PROBLEM
Return a faithful copy of all the entries, omitting the images.
Top of DATA SECTION
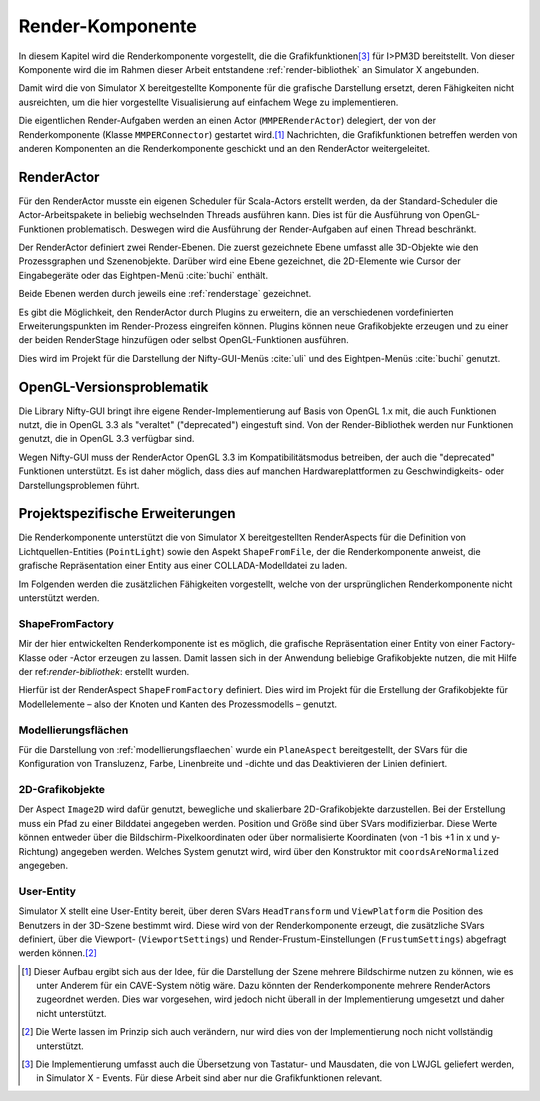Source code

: .. _renderkomponente:

*****************
Render-Komponente
*****************

In diesem Kapitel wird die Renderkomponente vorgestellt, die die Grafikfunktionen\ [#f4]_ für I>PM3D bereitstellt.
Von dieser Komponente wird die im Rahmen dieser Arbeit entstandene :ref:`render-bibliothek` an Simulator X angebunden.

Damit wird die von Simulator X bereitgestellte Komponente für die grafische Darstellung ersetzt, deren Fähigkeiten nicht ausreichten, um die hier vorgestellte Visualisierung auf einfachem Wege zu implementieren.

Die eigentlichen Render-Aufgaben werden an einen Actor (``MMPERenderActor``) delegiert, der von der Renderkomponente (Klasse ``MMPERConnector``) gestartet wird.\ [#f1]_
Nachrichten, die Grafikfunktionen betreffen werden von anderen Komponenten an die Renderkomponente geschickt und an den RenderActor weitergeleitet. 

RenderActor
-----------

Für den RenderActor musste ein eigenen Scheduler für Scala-Actors erstellt werden, da der Standard-Scheduler die Actor-Arbeitspakete in beliebig wechselnden Threads ausführen kann. 
Dies ist für die Ausführung von OpenGL-Funktionen problematisch. Deswegen wird die Ausführung der Render-Aufgaben auf einen Thread beschränkt. 

Der RenderActor definiert zwei Render-Ebenen. Die zuerst gezeichnete Ebene umfasst alle 3D-Objekte wie den Prozessgraphen und Szenenobjekte. 
Darüber wird eine Ebene gezeichnet, die 2D-Elemente wie Cursor der Eingabegeräte oder das Eightpen-Menü :cite:`buchi` enthält.

Beide Ebenen werden durch jeweils eine :ref:`renderstage` gezeichnet.

Es gibt die Möglichkeit, den RenderActor durch Plugins zu erweitern, die an verschiedenen vordefinierten Erweiterungspunkten im Render-Prozess eingreifen können. 
Plugins können neue Grafikobjekte erzeugen und zu einer der beiden RenderStage hinzufügen oder selbst OpenGL-Funktionen ausführen.

Dies wird im Projekt für die Darstellung der Nifty-GUI-Menüs :cite:`uli` und des Eightpen-Menüs :cite:`buchi` genutzt.

OpenGL-Versionsproblematik
--------------------------

Die Library Nifty-GUI bringt ihre eigene Render-Implementierung auf Basis von OpenGL 1.x mit, die auch Funktionen nutzt, die in OpenGL 3.3 als "veraltet" ("deprecated") eingestuft sind.
Von der Render-Bibliothek werden nur Funktionen genutzt, die in OpenGL 3.3 verfügbar sind.

Wegen Nifty-GUI muss der RenderActor OpenGL 3.3 im Kompatibilitätsmodus betreiben, der auch die "deprecated" Funktionen unterstützt. 
Es ist daher möglich, dass dies auf manchen Hardwareplattformen zu Geschwindigkeits- oder Darstellungsproblemen führt.

Projektspezifische Erweiterungen
--------------------------------

Die Renderkomponente unterstützt die von Simulator X bereitgestellten RenderAspects für die Definition von Lichtquellen-Entities (``PointLight``) sowie den Aspekt ``ShapeFromFile``, der die Renderkomponente anweist, die grafische Repräsentation einer Entity aus einer COLLADA-Modelldatei zu laden.

Im Folgenden werden die zusätzlichen Fähigkeiten vorgestellt, welche von der ursprünglichen Renderkomponente nicht unterstützt werden.

ShapeFromFactory
^^^^^^^^^^^^^^^^

Mir der hier entwickelten Renderkomponente ist es möglich, die grafische Repräsentation einer Entity von einer Factory-Klasse oder -Actor erzeugen zu lassen. 
Damit lassen sich in der Anwendung beliebige Grafikobjekte nutzen, die mit Hilfe der ref:`render-bibliothek`: erstellt wurden.

Hierfür ist der RenderAspect ``ShapeFromFactory`` definiert.
Dies wird im Projekt für die Erstellung der Grafikobjekte für Modellelemente – also der Knoten und Kanten des Prozessmodells – genutzt.

Modellierungsflächen
^^^^^^^^^^^^^^^^^^^^

Für die Darstellung von :ref:`modellierungsflaechen` wurde ein ``PlaneAspect`` bereitgestellt, der SVars für die Konfiguration von Transluzenz, Farbe, Linenbreite und -dichte und das Deaktivieren der Linien definiert.

2D-Grafikobjekte
^^^^^^^^^^^^^^^^

Der Aspect ``Image2D`` wird dafür genutzt, bewegliche und skalierbare 2D-Grafikobjekte darzustellen. 
Bei der Erstellung muss ein Pfad zu einer Bilddatei angegeben werden. Position und Größe sind über SVars modifizierbar. 
Diese Werte können entweder über die Bildschirm-Pixelkoordinaten oder über normalisierte Koordinaten (von -1 bis +1 in x und y-Richtung) angegeben werden. 
Welches System genutzt wird, wird über den Konstruktor mit ``coordsAreNormalized`` angegeben.

User-Entity
^^^^^^^^^^^

Simulator X stellt eine User-Entity bereit, über deren SVars ``HeadTransform`` und ``ViewPlatform`` die Position des Benutzers in der 3D-Szene bestimmt wird.
Diese wird von der Renderkomponente erzeugt, die zusätzliche SVars definiert, über die Viewport- (``ViewportSettings``) und Render-Frustum-Einstellungen (``FrustumSettings``) abgefragt werden können.\ [#f3]_


.. [#f1] Dieser Aufbau ergibt sich aus der Idee, für die Darstellung der Szene mehrere Bildschirme nutzen zu können, wie es unter Anderem für ein CAVE-System nötig wäre. Dazu könnten der Renderkomponente mehrere RenderActors zugeordnet werden. Dies war vorgesehen, wird jedoch nicht überall in der Implementierung umgesetzt und daher nicht unterstützt.

.. [#f3] Die Werte lassen im Prinzip sich auch verändern, nur wird dies von der Implementierung noch nicht vollständig unterstützt.

.. [#f4] Die Implementierung umfasst auch die Übersetzung von Tastatur- und Mausdaten, die von LWJGL geliefert werden, in Simulator X - Events. Für diese Arbeit sind aber nur die Grafikfunktionen relevant.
Bottom of DATA SECTION
WRITTEN SOLUTION
Source code

: .. _renderkomponente:

*****************
Render-Komponente
*****************

In diesem Kapitel wird die Renderkomponente vorgestellt, die die Grafikfunktionen\ [#f4]_ für I>PM3D bereitstellt.
Von dieser Komponente wird die im Rahmen dieser Arbeit entstandene :ref:`render-bibliothek` an Simulator X angebunden.

Damit wird die von Simulator X bereitgestellte Komponente für die grafische Darstellung ersetzt, deren Fähigkeiten nicht ausreichten, um die hier vorgestellte Visualisierung auf einfachem Wege zu implementieren.

Die eigentlichen Render-Aufgaben werden an einen Actor (``MMPERenderActor``) delegiert, der von der Renderkomponente (Klasse ``MMPERConnector``) gestartet wird.\ [#f1]_
Nachrichten, die Grafikfunktionen betreffen werden von anderen Komponenten an die Renderkomponente geschickt und an den RenderActor weitergeleitet. 

RenderActor
-----------

Für den RenderActor musste ein eigenen Scheduler für Scala-Actors erstellt werden, da der Standard-Scheduler die Actor-Arbeitspakete in beliebig wechselnden Threads ausführen kann. 
Dies ist für die Ausführung von OpenGL-Funktionen problematisch. Deswegen wird die Ausführung der Render-Aufgaben auf einen Thread beschränkt. 

Der RenderActor definiert zwei Render-Ebenen. Die zuerst gezeichnete Ebene umfasst alle 3D-Objekte wie den Prozessgraphen und Szenenobjekte. 
Darüber wird eine Ebene gezeichnet, die 2D-Elemente wie Cursor der Eingabegeräte oder das Eightpen-Menü :cite:`buchi` enthält.

Beide Ebenen werden durch jeweils eine :ref:`renderstage` gezeichnet.

Es gibt die Möglichkeit, den RenderActor durch Plugins zu erweitern, die an verschiedenen vordefinierten Erweiterungspunkten im Render-Prozess eingreifen können. 
Plugins können neue Grafikobjekte erzeugen und zu einer der beiden RenderStage hinzufügen oder selbst OpenGL-Funktionen ausführen.

Dies wird im Projekt für die Darstellung der Nifty-GUI-Menüs :cite:`uli` und des Eightpen-Menüs :cite:`buchi` genutzt.

OpenGL-Versionsproblematik
--------------------------

Die Library Nifty-GUI bringt ihre eigene Render-Implementierung auf Basis von OpenGL 1.x mit, die auch Funktionen nutzt, die in OpenGL 3.3 als "veraltet" ("deprecated") eingestuft sind.
Von der Render-Bibliothek werden nur Funktionen genutzt, die in OpenGL 3.3 verfügbar sind.

Wegen Nifty-GUI muss der RenderActor OpenGL 3.3 im Kompatibilitätsmodus betreiben, der auch die "deprecated" Funktionen unterstützt. 
Es ist daher möglich, dass dies auf manchen Hardwareplattformen zu Geschwindigkeits- oder Darstellungsproblemen führt.

Projektspezifische Erweiterungen
--------------------------------

Die Renderkomponente unterstützt die von Simulator X bereitgestellten RenderAspects für die Definition von Lichtquellen-Entities (``PointLight``) sowie den Aspekt ``ShapeFromFile``, der die Renderkomponente anweist, die grafische Repräsentation einer Entity aus einer COLLADA-Modelldatei zu laden.

Im Folgenden werden die zusätzlichen Fähigkeiten vorgestellt, welche von der ursprünglichen Renderkomponente nicht unterstützt werden.

ShapeFromFactory
^^^^^^^^^^^^^^^^

Mir der hier entwickelten Renderkomponente ist es möglich, die grafische Repräsentation einer Entity von einer Factory-Klasse oder -Actor erzeugen zu lassen. 
Damit lassen sich in der Anwendung beliebige Grafikobjekte nutzen, die mit Hilfe der ref:`render-bibliothek`: erstellt wurden.

Hierfür ist der RenderAspect ``ShapeFromFactory`` definiert.
Dies wird im Projekt für die Erstellung der Grafikobjekte für Modellelemente – also der Knoten und Kanten des Prozessmodells – genutzt.

Modellierungsflächen
^^^^^^^^^^^^^^^^^^^^

Für die Darstellung von :ref:`modellierungsflaechen` wurde ein ``PlaneAspect`` bereitgestellt, der SVars für die Konfiguration von Transluzenz, Farbe, Linenbreite und -dichte und das Deaktivieren der Linien definiert.

2D-Grafikobjekte
^^^^^^^^^^^^^^^^

Der Aspect ``Image2D`` wird dafür genutzt, bewegliche und skalierbare 2D-Grafikobjekte darzustellen. 
Bei der Erstellung muss ein Pfad zu einer Bilddatei angegeben werden. Position und Größe sind über SVars modifizierbar. 
Diese Werte können entweder über die Bildschirm-Pixelkoordinaten oder über normalisierte Koordinaten (von -1 bis +1 in x und y-Richtung) angegeben werden. 
Welches System genutzt wird, wird über den Konstruktor mit ``coordsAreNormalized`` angegeben.

User-Entity
^^^^^^^^^^^

Simulator X stellt eine User-Entity bereit, über deren SVars ``HeadTransform`` und ``ViewPlatform`` die Position des Benutzers in der 3D-Szene bestimmt wird.
Diese wird von der Renderkomponente erzeugt, die zusätzliche SVars definiert, über die Viewport- (``ViewportSettings``) und Render-Frustum-Einstellungen (``FrustumSettings``) abgefragt werden können.\ [#f3]_


.. [#f1] Dieser Aufbau ergibt sich aus der Idee, für die Darstellung der Szene mehrere Bildschirme nutzen zu können, wie es unter Anderem für ein CAVE-System nötig wäre. Dazu könnten der Renderkomponente mehrere RenderActors zugeordnet werden. Dies war vorgesehen, wird jedoch nicht überall in der Implementierung umgesetzt und daher nicht unterstützt.

.. [#f3] Die Werte lassen im Prinzip sich auch verändern, nur wird dies von der Implementierung noch nicht vollständig unterstützt.

.. [#f4] Die Implementierung umfasst auch die Übersetzung von Tastatur- und Mausdaten, die von LWJGL geliefert werden, in Simulator X - Events. Für diese Arbeit sind aber nur die Grafikfunktionen relevant.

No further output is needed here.